Former NASA astronaut Mike Massimino asked Bezos and Blue Origin CEO David Limp at the VivaTech technology conference in Paris about implementing Bezos’ new AI startup Prometheus with Blue Origin’s engineering. The Amazon founder said he disagrees with many people, “including many smart people, that AI is going to make humans redundant and so on.”
“I totally disagree with this point of view, and I think, in fact, AI is going to create a labor shortage because it’s going to make it possible for people to identify more problems,” Bezos continued. “We have an endless set of things to invent and we are only limited –– today, we are only limited not by our imaginations but by why what we can actually do.”
Bezos’ praise of AI comes as companies cite the implementation of AI as justification for layoffs.

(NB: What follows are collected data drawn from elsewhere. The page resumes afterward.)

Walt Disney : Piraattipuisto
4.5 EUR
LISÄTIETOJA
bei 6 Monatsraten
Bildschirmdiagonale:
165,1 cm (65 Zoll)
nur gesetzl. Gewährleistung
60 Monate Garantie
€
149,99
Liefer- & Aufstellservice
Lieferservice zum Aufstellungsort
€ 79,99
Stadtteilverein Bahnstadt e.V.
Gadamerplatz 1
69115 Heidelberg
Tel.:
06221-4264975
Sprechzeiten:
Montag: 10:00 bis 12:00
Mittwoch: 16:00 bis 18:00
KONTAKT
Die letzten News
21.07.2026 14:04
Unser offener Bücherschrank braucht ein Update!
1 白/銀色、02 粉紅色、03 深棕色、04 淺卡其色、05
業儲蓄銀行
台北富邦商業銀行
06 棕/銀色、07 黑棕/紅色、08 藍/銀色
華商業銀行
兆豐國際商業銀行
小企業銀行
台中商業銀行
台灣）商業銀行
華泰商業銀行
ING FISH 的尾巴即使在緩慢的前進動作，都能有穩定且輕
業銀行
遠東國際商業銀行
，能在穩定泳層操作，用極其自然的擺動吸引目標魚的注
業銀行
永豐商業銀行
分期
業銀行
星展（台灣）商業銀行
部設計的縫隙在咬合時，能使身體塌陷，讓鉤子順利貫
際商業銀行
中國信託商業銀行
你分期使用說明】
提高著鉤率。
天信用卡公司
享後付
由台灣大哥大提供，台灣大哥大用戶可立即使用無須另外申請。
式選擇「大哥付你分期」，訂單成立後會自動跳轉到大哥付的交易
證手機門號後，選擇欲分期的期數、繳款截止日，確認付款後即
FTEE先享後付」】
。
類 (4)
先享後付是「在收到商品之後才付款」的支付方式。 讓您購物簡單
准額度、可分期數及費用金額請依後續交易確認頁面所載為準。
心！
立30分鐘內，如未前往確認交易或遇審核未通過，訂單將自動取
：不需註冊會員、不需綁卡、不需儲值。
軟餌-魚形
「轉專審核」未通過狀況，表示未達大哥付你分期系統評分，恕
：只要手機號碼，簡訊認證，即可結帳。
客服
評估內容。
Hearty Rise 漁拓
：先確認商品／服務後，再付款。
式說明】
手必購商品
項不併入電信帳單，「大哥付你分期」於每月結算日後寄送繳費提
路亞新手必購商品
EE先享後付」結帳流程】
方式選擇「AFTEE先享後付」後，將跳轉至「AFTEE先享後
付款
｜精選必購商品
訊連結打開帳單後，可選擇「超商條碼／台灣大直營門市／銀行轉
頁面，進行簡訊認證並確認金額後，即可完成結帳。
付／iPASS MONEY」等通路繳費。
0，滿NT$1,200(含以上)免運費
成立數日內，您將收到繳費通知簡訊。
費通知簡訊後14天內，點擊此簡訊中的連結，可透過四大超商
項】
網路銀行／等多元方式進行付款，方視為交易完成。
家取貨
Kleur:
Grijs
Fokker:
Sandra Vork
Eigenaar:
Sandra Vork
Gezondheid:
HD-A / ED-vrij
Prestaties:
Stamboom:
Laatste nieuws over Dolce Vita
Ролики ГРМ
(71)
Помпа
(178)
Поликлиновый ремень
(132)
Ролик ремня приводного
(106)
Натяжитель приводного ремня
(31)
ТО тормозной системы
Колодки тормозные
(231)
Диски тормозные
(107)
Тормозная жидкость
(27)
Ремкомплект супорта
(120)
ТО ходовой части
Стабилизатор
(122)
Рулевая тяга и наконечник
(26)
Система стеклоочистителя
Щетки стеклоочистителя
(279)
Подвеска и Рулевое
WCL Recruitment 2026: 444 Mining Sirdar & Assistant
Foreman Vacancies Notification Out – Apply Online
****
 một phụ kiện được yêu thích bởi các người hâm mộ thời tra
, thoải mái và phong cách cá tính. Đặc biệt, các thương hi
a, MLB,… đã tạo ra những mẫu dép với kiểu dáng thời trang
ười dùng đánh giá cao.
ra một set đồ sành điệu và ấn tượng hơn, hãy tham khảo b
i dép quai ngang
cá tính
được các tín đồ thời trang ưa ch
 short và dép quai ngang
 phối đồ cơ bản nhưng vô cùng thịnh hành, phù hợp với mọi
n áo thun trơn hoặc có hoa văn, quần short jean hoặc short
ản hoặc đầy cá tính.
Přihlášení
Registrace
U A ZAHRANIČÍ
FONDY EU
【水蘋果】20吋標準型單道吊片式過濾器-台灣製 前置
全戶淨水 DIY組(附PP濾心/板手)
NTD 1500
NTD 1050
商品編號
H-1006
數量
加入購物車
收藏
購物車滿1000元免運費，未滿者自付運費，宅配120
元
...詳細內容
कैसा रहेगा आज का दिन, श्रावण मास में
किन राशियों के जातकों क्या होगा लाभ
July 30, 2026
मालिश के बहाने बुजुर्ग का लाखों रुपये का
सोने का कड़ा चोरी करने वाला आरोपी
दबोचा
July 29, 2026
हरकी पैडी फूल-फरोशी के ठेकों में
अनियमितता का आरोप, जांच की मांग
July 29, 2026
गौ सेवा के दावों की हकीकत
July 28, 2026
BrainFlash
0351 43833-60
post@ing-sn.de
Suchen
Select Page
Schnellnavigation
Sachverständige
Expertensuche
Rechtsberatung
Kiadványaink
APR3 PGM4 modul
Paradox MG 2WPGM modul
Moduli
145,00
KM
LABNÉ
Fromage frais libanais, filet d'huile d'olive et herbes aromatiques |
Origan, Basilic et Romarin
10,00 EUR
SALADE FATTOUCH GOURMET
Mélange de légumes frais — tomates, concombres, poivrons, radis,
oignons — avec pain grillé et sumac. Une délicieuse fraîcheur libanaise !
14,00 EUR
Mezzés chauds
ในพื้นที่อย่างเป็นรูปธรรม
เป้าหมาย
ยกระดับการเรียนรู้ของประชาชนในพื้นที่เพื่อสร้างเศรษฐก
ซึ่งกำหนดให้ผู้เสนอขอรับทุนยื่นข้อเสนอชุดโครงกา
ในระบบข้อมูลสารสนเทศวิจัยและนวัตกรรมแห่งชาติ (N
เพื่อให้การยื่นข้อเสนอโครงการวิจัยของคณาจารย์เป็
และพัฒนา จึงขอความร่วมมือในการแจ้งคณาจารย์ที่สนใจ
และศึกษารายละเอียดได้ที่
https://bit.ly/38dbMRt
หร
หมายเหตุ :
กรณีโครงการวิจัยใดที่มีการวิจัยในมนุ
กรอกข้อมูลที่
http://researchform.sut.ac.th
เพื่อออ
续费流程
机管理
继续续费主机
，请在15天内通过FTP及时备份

Of the more than 97,000 job cuts in May, U.S.-based employers cited AI as the leading reason for 37,579, accounting for 40 percent of all cuts, according to a report released earlier this month by Challenger, Gray & Christmas. The findings mark the third straight month that cuts have risen, with AI being a major contributing factor.
“The labor market is being reshaped by technology in real time” Andy Challenger, workplace expert and chief revenue officer for Challenger, Gray & Christmas, said in the report. “AI is now the leading reason companies give for cutting jobs and the primary industry citing it is Technology. Technology, already the year’s biggest job cutter, saw its steepest cuts since early 2023, even as it remains the sector with the most hiring plans this year.”
The latest polling from Reuters/Ipsos shows that more than half of Americans fear they or someone in their home will lose their job to AI.
The Trump administration has taken a friendly approach to the AI industry, with the president signing an executive order earlier this month stating that AI labs can voluntarily provide the government with their models for a period of up to 30 days before they plan to release them publicly.